_TEKS SUMBER_.
********

Memoar Masa Muda 1: Victor
Di sela mendengarkan petikan gitar, tiba-tiba saya bersendawa. Gas yang keluar baunya minta ampun. Lebih busuk dari kentut. Teman saya nanya, “Kamu kentut?” Saya menggeleng. Saya tahu, perut saya sudah bocor. Pengetahuan itu saya dapat dari novel Knut Hamsun berjudul “Lapar”, yang tokohnya mengalami perut bocor dan sendawanya bau got.
Oleh : Agus Kurniawan
JERNIH– Saat itu menjelang jam makan siang. Saya benar-benar sudah sangat lapar. Tidak ada apa pun yang saya makan sejak kemarin pagi, atau bahkan sejak kemarinnya — saya lupa persisnya. Saya dari semalam hanya berharap waktu cepat lewat. Tapi melewatkan waktu dengan perut kosong jelas tak mudah.
Saya numpang tinggal di suatu kantor biro iklan kecil di Jalan Tubagus Ismail yang sehari-hari selalu sepi. Maklum, ini bukan kantor yang laris. Keramaian hanya ada kalau ada proyek. Pemiliknya teman baik. Dia membebaskan saya memakai komputer di kantor itu, menerjemahkan buku–proyek satu-satunya yang jadi andalan, yang rasanya gak beres-beres.
Saya sudah terlalu sering ditolong pemilik kantor itu, jadi muskil saya minta tolong lagi, sekalipun hanya untuk pinjam uang buat membeli sebungkus nasi. Di kantor itu saya tinggal bareng seorang karyawan, sekaligus seorang mahasiswa desainer grafis, namanya Victor. Tapi beberapa hari itu dia tidak ke kantor.
Perut saya sudah tak tertahankan sakitnya. Harus ada yang saya lakukan. Jika tidak, mungkin saya akan pingsan. Saya berencana menyambangi tempat kongkow teman-teman saya yang lain di wilayah Sangkuriang. Mungkin mereka ada sedikit makanan yang bisa saya minta. Saya berjalan kaki dengan perut melilit dan badan gemetar.

********

_DATA TERSIMPAN_.
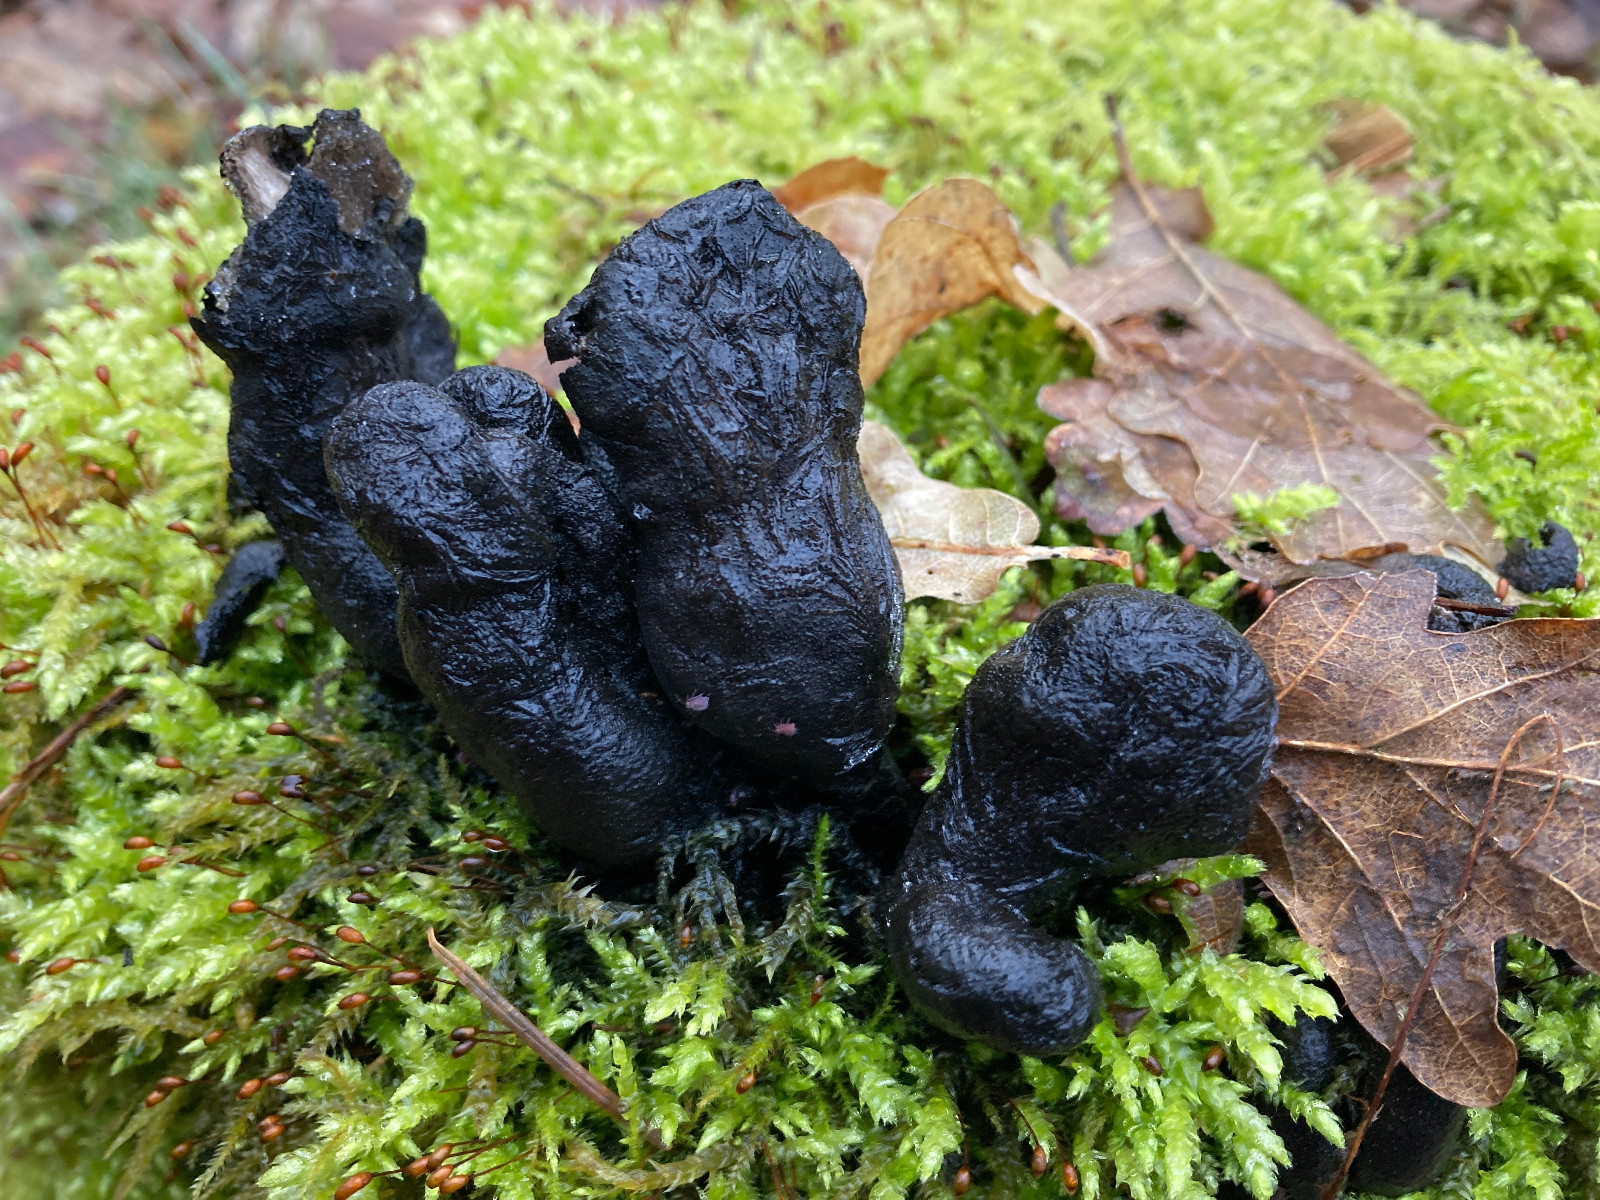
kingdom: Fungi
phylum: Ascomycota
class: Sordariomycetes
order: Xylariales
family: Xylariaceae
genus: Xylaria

********

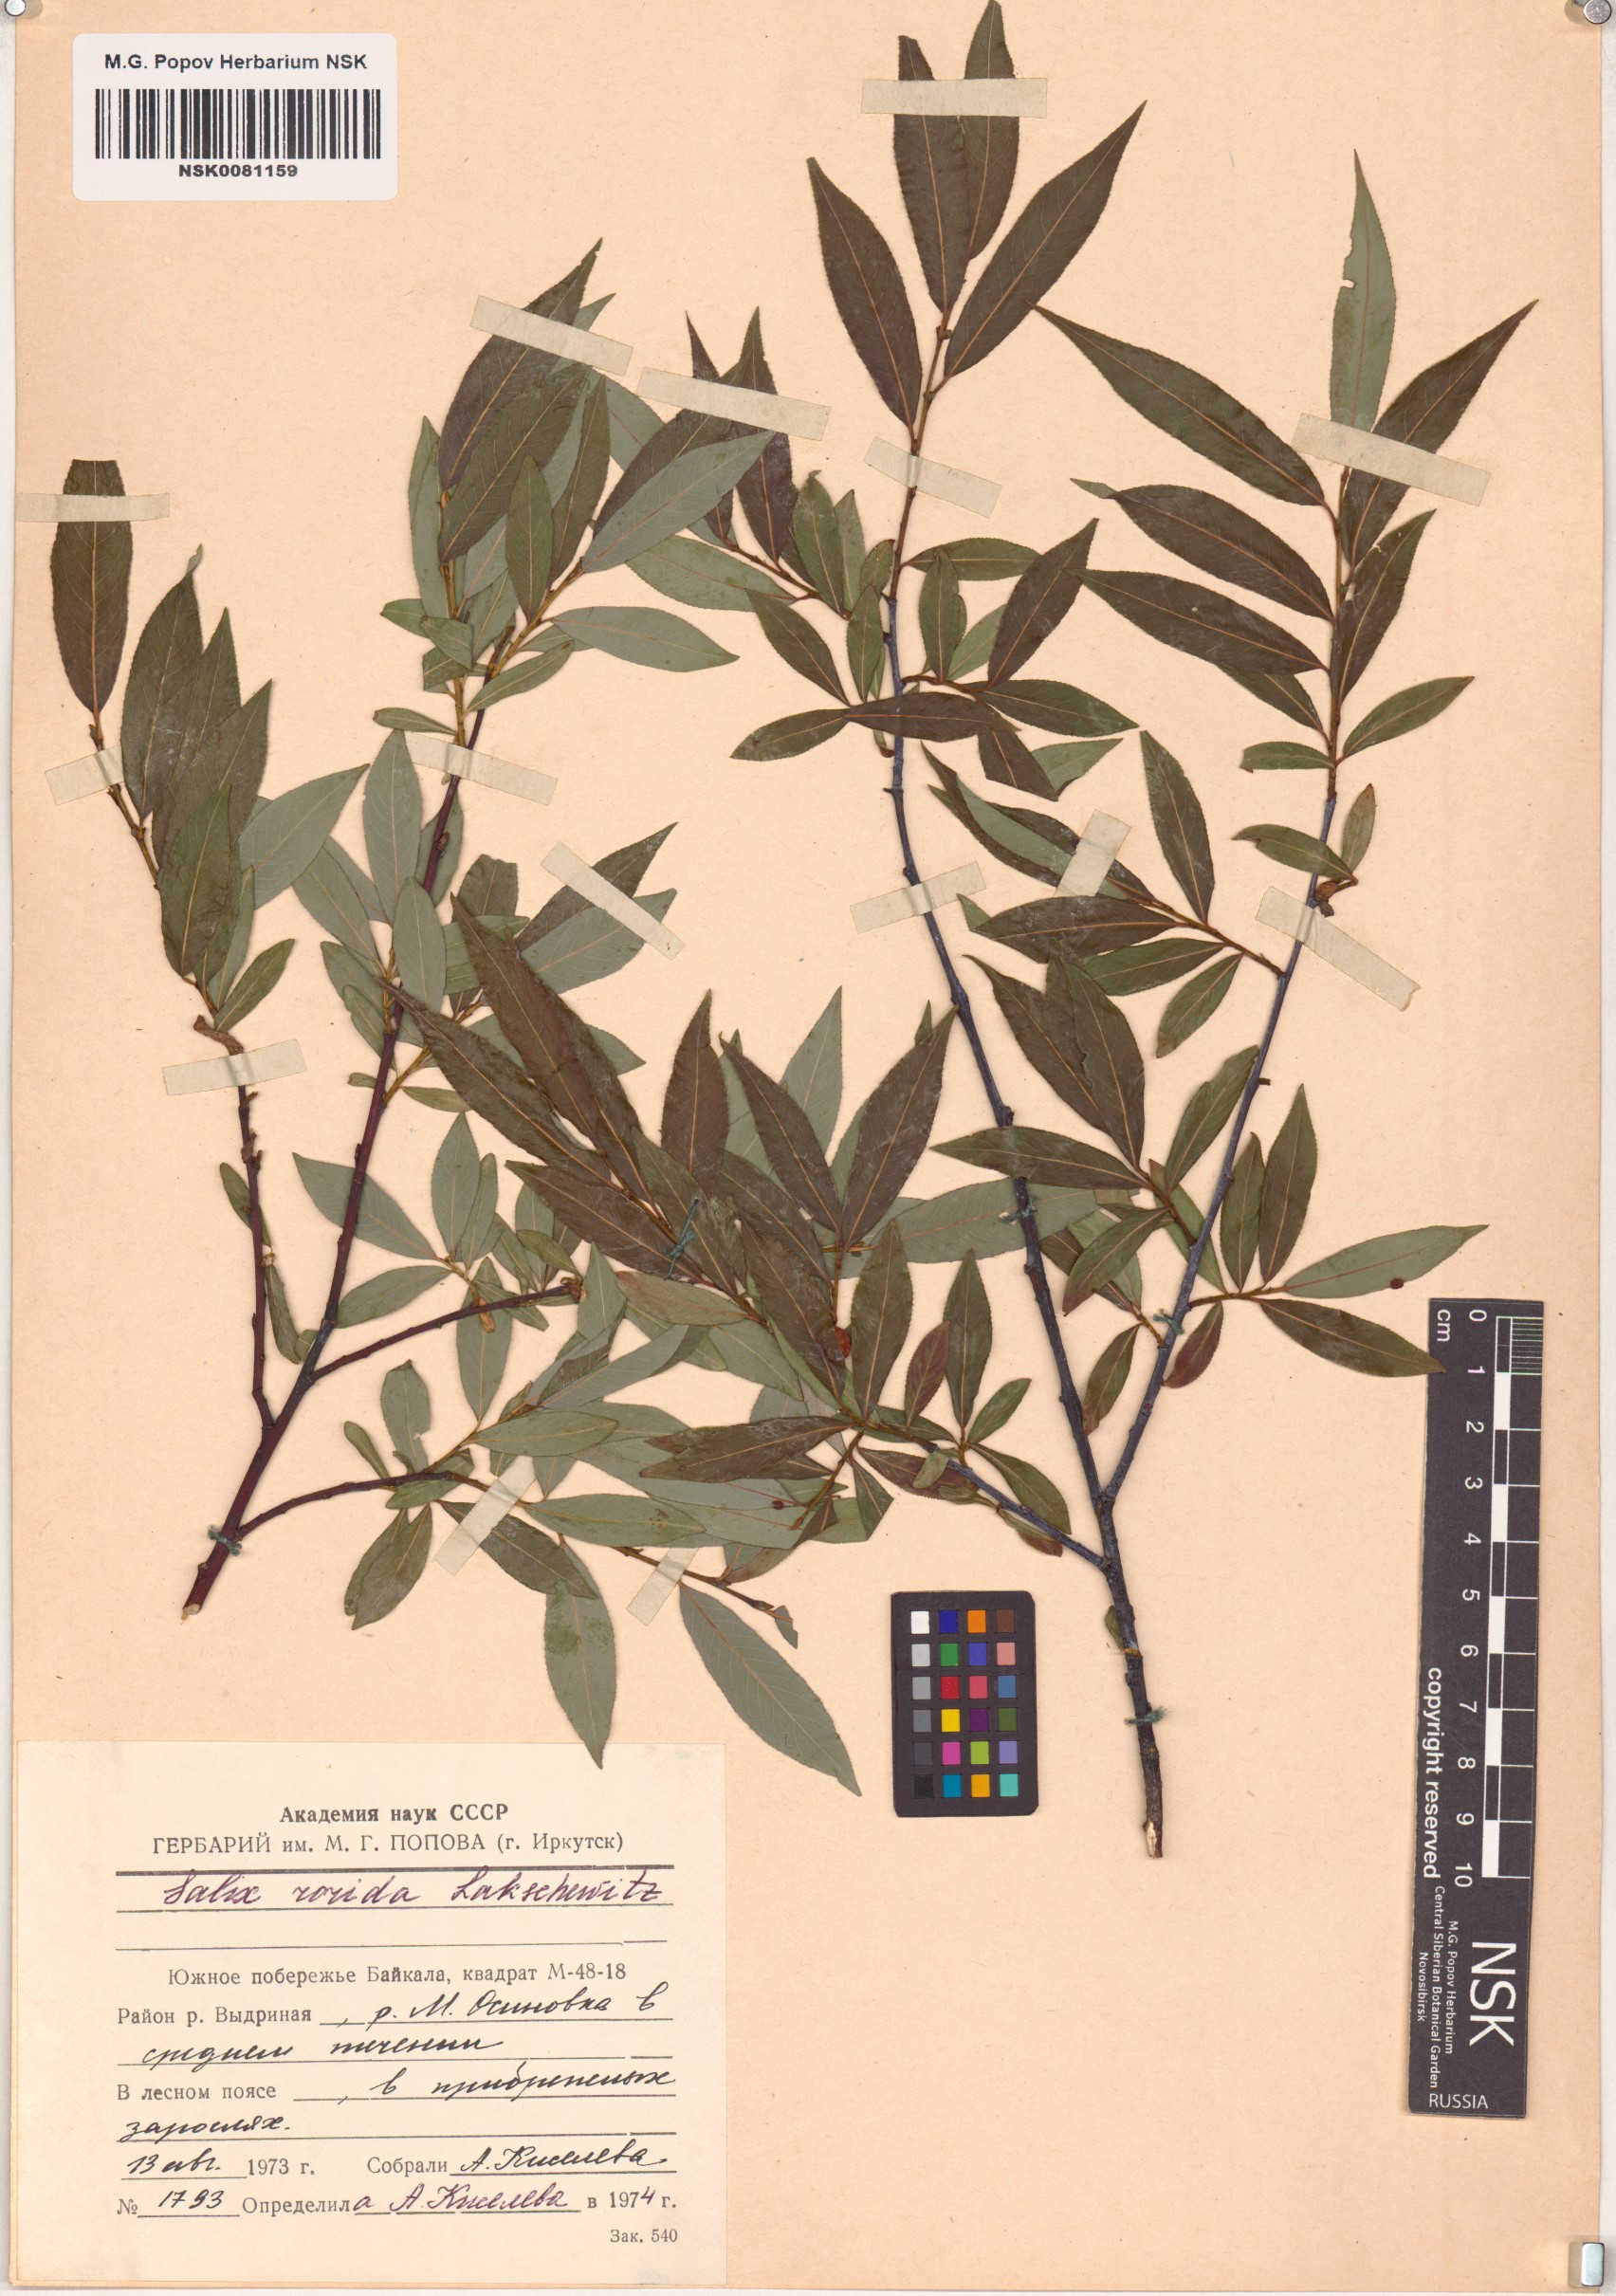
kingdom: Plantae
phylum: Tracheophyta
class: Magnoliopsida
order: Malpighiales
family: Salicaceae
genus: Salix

********

_SOAL SINGKAT_. Teruskan memoar tentang kelaparan saat menumpang di kantor biro iklan itu, mulai sesudah kalimat terakhirnya.

_JAWABAN AKHIR_.
Di sepanjang jalan tentu saya melewati banyak warung makan. Tapi saya tidak berani melihat atau membayangkan. Itu akan membuat saya makin putus asa. Saya hanya berjalan pelan. Badan saya benar-benar gemetar. Saya tak ingat lagi kapan terakhir makan.
Sampai di Sangkuriang, teman-teman saya juga tidak punya makanan, apalagi uang. Saya mendengarkan salah satu teman, Pak Mono, yang sedang menggitar dan minum teh tawar. Saya ikut minum, sambil melepas lelah. Tapi pikiran terus berputar, “Sanggupkah saya berjalan pulang lagi ke Tubagus?”
Di sela mendengarkan gitar, tiba-tiba saya bersendawa. Gas yang keluar baunya minta ampun. Lebih busuk dari kentut. Teman saya nanya, “Kamu kentut?” Saya menggeleng. Saya tahu, perut saya sudah bocor. Pengetahuan itu saya dapat dari novel Knut Hamsun berjudul “Lapar”, yang tokohnya mengalami perut bocor dan sendawanya bau got.
Tanpa semangat saya berjalan pulang lagi ke Tubagus. Rasanya perjalanan makin berat. Saya sudah tidak lagi mikir makan, karena memang percuma. Yang saya kuatirkan hanya satu, saya pingsan di jalan. Itu bakal memalukan.
Menjelang Isya saya memasuki kantor di Tubagus. Saya tiba-tiba mendengar suara teman baik saya, Victor, “Kamu kemana aja?” Saya tak menjawab pertanyaaannya, tapi balas bertanya, “Kamu punya uang? Aku belum makan dari kemarin.” Victor kaget, “Astaga. Bentar saya belikan soto ya. Kamu berbaring saja.”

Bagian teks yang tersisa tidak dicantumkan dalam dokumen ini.